To speak of the very tangible, unmarried women’s household incomes averaged 60 percent less than two-income (usually married) households; unmarried men, however, maintained household incomes just 15 percent less than those of married couples. Single women paid more taxes than married women—as much as 20 percent more (“America has a severe case of the singles,” said
Money
magazine in 1976). And there was also the bizarre single world of insurance. For a long time it was hard for single women to buy homeowner’s insurance: because there was likely to be no one home during the day, she was considered a bad risk.

And they shared less tangible things.

Most significant was the fact that women, even if they loved their single lives, were not accustomed to spending so much time by themselves. In
Toward a New Psychology of Women
(1979), Dr. Jean Baker Miller, a feminist and psychiatrist, addressed this absence of “connection.” She described one subject, a “bright career woman” about twenty-seven or twenty-eight, who was “very active and effective” but essentially depressed. As difficult as it was for her to believe, this woman had found that she could not feel happy without a man around, even briefly, to watch her and approve her efforts. After many years of training to perform in front of or manipulate men—not that she would have put it quite that way—she found that she needed the affirmation, if not the security of a regular relationship. As quoted in a story on the book:

I know it’s bullshit…but what if there isn’t a man there, watching me? Then it’s like this moment—whatever it is I am doing—doesn’t matter…. Of course I really care about my girlfriends; that’s a given in my life. But those bonds can’t really ever develop into what I’d call the fundamental thing. To make it real, or meaningful, or whatever, there has to be the sound of one man clapping. I know this sounds totally sick.
================================
### Task instructions
1. According to the text on single women's lives, how much more in taxes could single women pay than married women?
2. Using the text on single women's lives, explain why single women long had trouble buying homeowner's insurance.
The records below the text are from a different source.
================================
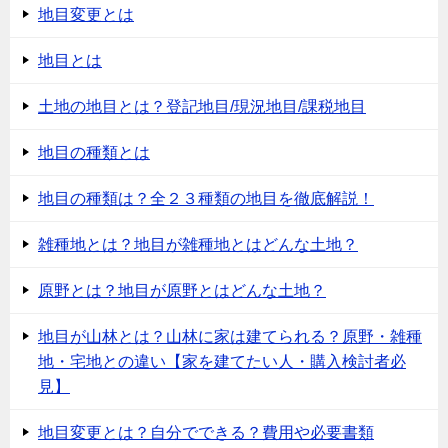
地目変更とは
ー
シ
地目とは
ョ
土地の地目とは？登記地目/現況地目/課税地目
ン
地目の種類とは
地目の種類は？全２３種類の地目を徹底解説！
雑種地とは？地目が雑種地とはどんな土地？
原野とは？地目が原野とはどんな土地？
地目が山林とは？山林に家は建てられる？原野・雑種
地・宅地との違い【家を建てたい人・購入検討者必
見】
地目変更とは？自分でできる？費用や必要書類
================================
### Your responses
1. As much as 20 percent more.

2. A single woman's home was likely to have no one in it during the day. Because of that, she was considered a bad risk.